PASSAGE TO READ →
Begin

If an adversary can obtain side information, then a larger $K$ protects the confidentiality of more intermediate states $s_{i}(k)$ for $1\leq k\leq K$ . This is because for $k\geq K+1$ , $s_{i}(k)$ can be easily obtained by its out-neighbor $j$ due to the relationship $s_{i}(k)=w_{i}(k)\Delta s_{ji}(k)/\Delta w_{ji}(k)$ if side information about $w_{i}(k)$ is available to the adversary $j$ . Therefore, although a larger $K$ leads to more delay in the convergence process, as discussed in Remark 11, it can protect more intermediate states ( $s_{i}(k)$ for $1\leq k\leq K$ ) when an adversary can obtain side information. Of course, if side information is not of concern, a smaller $K$ is preferable to minimize the delay in the convergence process.

Remark 13

Our algorithm can be extended to preserve confidentiality against external eavesdroppers wiretapping all communication links without compromising algorithmic accuracy by patching partially homomorphic encryption. More specifically, using public-key cryptosystems (e.g., Paillier [57], RSA [58], and ElGamal [59]), each agent generates and floods its public key before the consensus iteration starts. Then in decentralized implementation, an agent encrypts its messages to be sent, which can be decrypted by a legitimate recipient without the help of any third party. Note that since public-key cryptosystems can only deal with integers, the final consensus result would be subject to a quantization error. However, as indicated in our previous work [40], the quantization error can be made arbitrarily small in implementation.

IV Results Validation

We conducted numerical simulations to verify the correctness and the effectiveness of our proposed approach.

End

DATA EXCERPTS →

Begin

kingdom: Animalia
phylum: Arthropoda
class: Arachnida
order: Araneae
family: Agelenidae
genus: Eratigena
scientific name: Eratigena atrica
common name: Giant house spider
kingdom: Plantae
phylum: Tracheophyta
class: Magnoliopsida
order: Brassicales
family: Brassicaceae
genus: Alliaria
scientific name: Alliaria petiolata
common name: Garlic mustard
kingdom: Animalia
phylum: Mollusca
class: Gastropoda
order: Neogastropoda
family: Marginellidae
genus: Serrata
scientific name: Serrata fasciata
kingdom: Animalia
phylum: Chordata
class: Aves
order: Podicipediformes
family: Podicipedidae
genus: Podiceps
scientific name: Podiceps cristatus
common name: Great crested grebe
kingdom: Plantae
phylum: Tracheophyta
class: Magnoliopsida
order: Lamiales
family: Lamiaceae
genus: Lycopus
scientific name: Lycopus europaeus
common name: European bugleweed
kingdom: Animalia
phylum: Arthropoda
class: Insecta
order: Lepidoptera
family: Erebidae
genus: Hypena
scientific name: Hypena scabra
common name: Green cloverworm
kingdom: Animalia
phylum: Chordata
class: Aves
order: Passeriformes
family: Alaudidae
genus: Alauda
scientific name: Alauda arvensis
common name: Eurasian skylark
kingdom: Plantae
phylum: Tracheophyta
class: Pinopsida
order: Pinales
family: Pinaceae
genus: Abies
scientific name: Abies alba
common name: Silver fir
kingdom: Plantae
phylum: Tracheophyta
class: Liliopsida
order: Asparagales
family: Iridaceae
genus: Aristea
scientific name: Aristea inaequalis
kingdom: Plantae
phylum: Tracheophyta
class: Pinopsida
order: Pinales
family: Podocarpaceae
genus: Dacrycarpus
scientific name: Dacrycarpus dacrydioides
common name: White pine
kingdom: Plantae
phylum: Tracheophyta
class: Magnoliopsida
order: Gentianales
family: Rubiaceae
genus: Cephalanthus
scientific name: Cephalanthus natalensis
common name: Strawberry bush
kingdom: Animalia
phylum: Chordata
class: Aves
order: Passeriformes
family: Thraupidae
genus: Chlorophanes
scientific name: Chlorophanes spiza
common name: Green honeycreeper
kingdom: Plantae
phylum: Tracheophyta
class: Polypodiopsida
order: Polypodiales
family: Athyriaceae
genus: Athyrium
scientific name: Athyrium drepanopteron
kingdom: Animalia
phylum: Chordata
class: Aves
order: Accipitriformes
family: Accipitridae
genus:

End

YOUR INSTRUCTIONS → Which public-key cryptosystems does the passage on confidentiality in consensus algorithms list as examples? The records are not needed for anything here.

PROBLEM SOLUTION → Paillier, RSA, and ElGamal.